BY: Harold Meyerson
“We recognize,” federal appellate Judge Jerry Smith wrote in a March opinion tossing out a lawsuit by Enron shareholders against the banks that helped the company cook its books, “that our ruling on legal merit may not coincide, particularly in the minds of aggrieved former Enron shareholders who have lost billions of dollars in a fraud they allege was aided and abetted by the defendants at bar, with notions of justice and fair play.”
Nothing like a judicial edict that acknowledges it violates common decency.
Smith and Judge Grady Jolly had just decreed that banks that had aided Enron in concealing its liabilities and inflating its assets were not themselves liable for these acts because it was Enron, not they, that had made the misleading statements.
Smith looked at a prime example of such Enron-enabling: a scheme in which Enron wanted to sell some electricity-generating barges off the coast of Nigeria so it could book the revenue and meet analysts’ 1999 year-end projections. Alas, nobody was buying, so Enron contacted Merrill Lynch, which agreed to “purchase” the barges with the understanding that Enron would buy them back with interest within six months. Six months later, one of Enron’s shadow companies designed to conceal the company’s worthless properties bought the barges back. In short, a high-interest loan was deliberately misrepresented as a sale to boost revenue and trigger executive bonuses. But since the misrepresentations were Enron’s, Smith wrote, Merrill Lynch and other financial institutions helping Enron in kindred schemes were not liable.
Smith’s reasoning plainly troubled the third member of the judicial panel, Judge James Dennis. “The majority,” he wrote, “immunizes a broad array of undeniably fraudulent conduct from civil liability . . . effectively giving secondary actors license to scheme with impunity, as long as they keep quiet.”
And thus a $40 billion lawsuit filed on behalf of roughly 50,000 Enron shareholders, many of whose life savings were destroyed by the company’s massive fraud, in which it was abetted by numerous pillars of American finance, was dismissed, just four weeks before a trial was to begin.
Citigroup, JP Morgan Chase, Bank of America and others had already settled out of court, and the $7.3 billion from that settlement will be distributed to the plaintiffs later this year. But Merrill Lynch, Barclays and Credit Suisse First Boston were going to trial until the obliging federal judges immunized them.
The matter does not stop there, fortunately. The plaintiffs’ attorney, legendary trial lawyer and Wall Street nightmare William Lerach, has appealed the ruling to the Supreme Court, which is likely to hear this or a similar case (or both) in the fall. Of particular significance is whether the Securities and Exchange Commission will ask the Justice Department to file an amicus brief for the plaintiffs. SEC Rule 10b-5 makes it unlawful for any person, “directly or indirectly,” “to employ any device, scheme or artifice to defraud” investors. Intervening on shareholders’ behalf in this kind of proceeding would seem implicit in the SEC’s raison d’etre, but under the leadership of Bush appointee Christopher Cox, the commission has appeared eager to foster on Wall Street the very anything-goes ethic that compelled New Deal leaders to create the SEC in the first place.

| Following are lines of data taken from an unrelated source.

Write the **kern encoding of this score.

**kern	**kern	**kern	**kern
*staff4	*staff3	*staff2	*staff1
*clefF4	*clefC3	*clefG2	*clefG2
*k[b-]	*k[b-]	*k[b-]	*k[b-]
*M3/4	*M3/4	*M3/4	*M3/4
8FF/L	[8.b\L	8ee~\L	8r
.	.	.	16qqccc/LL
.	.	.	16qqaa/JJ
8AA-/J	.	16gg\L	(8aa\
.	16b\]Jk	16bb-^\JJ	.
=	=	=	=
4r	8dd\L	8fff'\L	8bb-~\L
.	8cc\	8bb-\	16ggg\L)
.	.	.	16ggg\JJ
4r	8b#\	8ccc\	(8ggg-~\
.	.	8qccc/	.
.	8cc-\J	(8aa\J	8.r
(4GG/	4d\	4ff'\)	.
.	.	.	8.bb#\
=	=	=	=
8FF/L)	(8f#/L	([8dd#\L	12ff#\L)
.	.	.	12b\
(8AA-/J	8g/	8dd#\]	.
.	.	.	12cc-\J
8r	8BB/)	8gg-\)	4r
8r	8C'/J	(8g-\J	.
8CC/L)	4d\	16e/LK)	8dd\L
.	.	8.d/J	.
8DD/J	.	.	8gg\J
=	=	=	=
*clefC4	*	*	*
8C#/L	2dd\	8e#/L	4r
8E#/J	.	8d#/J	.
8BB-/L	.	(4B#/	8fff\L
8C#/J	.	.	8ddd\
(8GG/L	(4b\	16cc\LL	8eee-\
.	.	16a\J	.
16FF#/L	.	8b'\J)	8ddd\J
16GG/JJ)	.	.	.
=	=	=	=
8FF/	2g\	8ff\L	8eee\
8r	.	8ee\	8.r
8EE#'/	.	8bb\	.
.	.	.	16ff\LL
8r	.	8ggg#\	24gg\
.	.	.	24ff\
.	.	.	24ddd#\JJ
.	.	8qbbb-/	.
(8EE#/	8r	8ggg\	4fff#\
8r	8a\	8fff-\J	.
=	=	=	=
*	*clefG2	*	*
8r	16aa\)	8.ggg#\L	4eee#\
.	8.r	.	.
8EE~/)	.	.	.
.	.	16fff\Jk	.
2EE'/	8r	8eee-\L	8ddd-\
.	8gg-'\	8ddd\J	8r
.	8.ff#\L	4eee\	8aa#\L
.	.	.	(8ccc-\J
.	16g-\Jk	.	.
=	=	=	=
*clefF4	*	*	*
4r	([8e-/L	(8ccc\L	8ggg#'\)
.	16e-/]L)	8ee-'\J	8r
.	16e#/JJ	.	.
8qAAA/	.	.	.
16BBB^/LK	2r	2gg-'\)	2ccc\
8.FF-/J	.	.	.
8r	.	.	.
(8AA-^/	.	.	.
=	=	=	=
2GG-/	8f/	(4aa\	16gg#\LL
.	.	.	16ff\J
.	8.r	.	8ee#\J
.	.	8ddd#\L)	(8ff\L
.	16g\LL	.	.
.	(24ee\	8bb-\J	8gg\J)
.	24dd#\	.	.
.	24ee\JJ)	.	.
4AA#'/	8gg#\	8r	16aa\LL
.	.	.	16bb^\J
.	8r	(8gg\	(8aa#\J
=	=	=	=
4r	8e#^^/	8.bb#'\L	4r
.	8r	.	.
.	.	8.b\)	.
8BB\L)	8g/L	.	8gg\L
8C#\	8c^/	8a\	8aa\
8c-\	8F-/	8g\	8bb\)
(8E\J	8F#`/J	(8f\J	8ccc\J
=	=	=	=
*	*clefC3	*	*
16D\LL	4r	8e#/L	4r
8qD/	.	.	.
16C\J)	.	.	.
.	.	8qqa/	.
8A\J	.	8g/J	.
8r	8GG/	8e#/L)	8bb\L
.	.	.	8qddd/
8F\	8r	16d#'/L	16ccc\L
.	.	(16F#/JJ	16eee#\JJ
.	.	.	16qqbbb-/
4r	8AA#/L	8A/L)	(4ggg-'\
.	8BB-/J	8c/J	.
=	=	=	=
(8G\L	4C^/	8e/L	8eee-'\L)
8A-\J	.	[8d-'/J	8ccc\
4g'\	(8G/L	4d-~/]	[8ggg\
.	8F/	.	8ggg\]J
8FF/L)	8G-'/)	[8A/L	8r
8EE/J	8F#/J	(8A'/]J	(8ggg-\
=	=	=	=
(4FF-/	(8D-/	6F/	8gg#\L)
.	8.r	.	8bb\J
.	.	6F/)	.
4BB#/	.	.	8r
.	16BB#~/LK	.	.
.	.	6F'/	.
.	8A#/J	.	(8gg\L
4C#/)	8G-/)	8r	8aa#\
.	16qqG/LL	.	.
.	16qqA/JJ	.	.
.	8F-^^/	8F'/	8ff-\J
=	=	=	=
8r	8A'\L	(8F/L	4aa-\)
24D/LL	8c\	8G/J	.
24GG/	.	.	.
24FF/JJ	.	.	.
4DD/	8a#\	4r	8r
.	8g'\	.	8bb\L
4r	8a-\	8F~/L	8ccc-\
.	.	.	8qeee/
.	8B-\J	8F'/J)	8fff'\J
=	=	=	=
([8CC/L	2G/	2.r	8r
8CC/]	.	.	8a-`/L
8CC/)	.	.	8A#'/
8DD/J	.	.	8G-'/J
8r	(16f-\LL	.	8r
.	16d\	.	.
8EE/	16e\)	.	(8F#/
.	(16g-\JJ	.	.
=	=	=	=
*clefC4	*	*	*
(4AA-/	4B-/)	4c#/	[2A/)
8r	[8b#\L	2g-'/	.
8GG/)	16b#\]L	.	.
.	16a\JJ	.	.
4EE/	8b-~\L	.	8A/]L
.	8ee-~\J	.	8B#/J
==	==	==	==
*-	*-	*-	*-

Today in Washington, some Enron plaintiffs will gather to importune the SEC to do its job. One of them will be Charles Prestwood, who went to work maintaining Houston Natural Gas plants back in the ’60s. In 1985, Houston Natural Gas merged with another company to form Enron, for which Prestwood worked until his retirement in 2000. Enron had automatically invested all his retirement funds in its own stock, and with the huge run-up in Enron shares, his retirement nest egg came to $1.3 million. Just as the Enron meltdown began, however, the company froze all its 401(k) accounts, and Prestwood couldn’t access his funds. He emerged with $8,000.

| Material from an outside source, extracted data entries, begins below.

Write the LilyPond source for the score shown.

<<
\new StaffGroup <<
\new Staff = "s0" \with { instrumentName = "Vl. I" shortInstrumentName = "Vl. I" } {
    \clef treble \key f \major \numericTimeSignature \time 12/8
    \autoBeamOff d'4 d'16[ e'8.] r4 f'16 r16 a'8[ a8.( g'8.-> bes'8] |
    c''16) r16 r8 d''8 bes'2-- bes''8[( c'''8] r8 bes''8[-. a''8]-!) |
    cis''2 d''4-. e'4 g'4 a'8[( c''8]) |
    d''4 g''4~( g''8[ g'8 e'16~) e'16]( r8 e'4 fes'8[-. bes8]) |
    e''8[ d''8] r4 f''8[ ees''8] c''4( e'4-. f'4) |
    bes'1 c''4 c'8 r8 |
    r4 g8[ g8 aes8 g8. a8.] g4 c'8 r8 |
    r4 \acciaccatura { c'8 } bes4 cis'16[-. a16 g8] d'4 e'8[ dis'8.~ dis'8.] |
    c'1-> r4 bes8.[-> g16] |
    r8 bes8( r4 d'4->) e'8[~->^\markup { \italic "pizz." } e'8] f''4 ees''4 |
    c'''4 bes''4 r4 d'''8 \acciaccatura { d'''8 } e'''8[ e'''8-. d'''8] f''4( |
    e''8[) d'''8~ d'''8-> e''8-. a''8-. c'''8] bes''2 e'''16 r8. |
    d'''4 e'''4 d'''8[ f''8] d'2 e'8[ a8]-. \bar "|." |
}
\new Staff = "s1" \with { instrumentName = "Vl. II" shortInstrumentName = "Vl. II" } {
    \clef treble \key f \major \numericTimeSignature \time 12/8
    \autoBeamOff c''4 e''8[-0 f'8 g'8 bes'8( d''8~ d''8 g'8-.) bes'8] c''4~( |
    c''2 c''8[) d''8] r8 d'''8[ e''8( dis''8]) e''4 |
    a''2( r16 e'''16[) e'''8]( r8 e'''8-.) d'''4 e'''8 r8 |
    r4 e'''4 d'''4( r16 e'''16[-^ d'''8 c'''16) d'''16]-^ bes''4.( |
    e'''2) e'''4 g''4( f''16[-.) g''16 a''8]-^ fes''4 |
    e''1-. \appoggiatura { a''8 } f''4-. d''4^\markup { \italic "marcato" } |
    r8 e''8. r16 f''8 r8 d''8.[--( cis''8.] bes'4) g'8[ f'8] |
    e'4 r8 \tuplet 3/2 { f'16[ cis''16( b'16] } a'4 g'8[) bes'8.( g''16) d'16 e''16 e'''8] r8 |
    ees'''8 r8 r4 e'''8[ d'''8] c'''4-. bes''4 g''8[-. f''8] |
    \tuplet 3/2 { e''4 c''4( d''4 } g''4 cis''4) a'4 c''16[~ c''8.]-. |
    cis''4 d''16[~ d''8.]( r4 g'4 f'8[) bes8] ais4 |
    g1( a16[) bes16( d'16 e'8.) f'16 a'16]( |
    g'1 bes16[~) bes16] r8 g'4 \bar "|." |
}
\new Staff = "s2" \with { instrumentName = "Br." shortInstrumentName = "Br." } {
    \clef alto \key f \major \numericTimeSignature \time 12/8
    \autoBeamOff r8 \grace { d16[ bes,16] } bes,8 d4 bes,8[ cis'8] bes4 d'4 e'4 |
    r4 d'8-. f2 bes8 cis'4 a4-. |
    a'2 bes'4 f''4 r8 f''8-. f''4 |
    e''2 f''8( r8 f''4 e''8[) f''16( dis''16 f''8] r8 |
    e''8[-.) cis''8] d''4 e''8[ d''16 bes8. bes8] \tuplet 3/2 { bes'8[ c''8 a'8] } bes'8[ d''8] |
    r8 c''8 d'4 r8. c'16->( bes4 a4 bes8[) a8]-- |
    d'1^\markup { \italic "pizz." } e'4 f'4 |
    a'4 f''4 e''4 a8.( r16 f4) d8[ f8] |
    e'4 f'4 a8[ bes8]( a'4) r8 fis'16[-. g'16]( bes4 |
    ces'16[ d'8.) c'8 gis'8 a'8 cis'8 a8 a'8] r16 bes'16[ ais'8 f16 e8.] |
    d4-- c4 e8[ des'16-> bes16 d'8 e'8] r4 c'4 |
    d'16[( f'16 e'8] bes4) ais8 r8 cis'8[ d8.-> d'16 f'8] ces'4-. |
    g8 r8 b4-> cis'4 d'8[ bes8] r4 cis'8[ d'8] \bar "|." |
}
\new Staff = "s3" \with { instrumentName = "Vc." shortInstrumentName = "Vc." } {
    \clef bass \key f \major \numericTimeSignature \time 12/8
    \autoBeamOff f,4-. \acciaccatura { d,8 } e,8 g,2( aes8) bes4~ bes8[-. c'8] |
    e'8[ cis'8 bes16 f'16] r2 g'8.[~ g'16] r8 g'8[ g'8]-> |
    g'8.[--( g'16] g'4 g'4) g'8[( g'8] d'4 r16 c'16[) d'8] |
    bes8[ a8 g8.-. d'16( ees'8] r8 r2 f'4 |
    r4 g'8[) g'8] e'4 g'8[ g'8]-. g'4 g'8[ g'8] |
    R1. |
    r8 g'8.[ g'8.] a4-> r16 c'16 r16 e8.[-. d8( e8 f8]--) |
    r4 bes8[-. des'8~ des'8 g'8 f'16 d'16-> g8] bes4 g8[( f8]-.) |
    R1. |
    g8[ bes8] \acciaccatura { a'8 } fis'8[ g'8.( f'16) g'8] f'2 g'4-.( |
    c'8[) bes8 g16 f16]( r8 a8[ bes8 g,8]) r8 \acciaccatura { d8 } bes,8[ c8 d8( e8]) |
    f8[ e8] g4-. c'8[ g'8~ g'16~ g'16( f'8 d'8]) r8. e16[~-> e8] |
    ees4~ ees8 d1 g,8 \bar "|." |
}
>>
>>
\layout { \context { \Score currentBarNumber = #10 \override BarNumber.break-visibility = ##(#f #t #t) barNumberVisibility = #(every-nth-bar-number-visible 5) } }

Prestwood, who has disabling heart problems, didn’t have extravagant retirement plans. “I just wanted to see the sights in the good old U.S.A.,” he says. “Today, I can’t afford to go anywhere. I just barely survive.”
All Charles Prestwood wanted was to travel beyond Texas. All he wanted was an employer that wouldn’t destroy his 401(k), a financial system to keep his employer honest, and, now, judges to hold that employer and those banks liable for the theft of his old age. “I cannot understand judges who would look at the people who designed the theft, provided the money to do it and drove the getaway car, and say that they didn’t do anything. This country boy,” he says, “has a hard time interpreting these things.”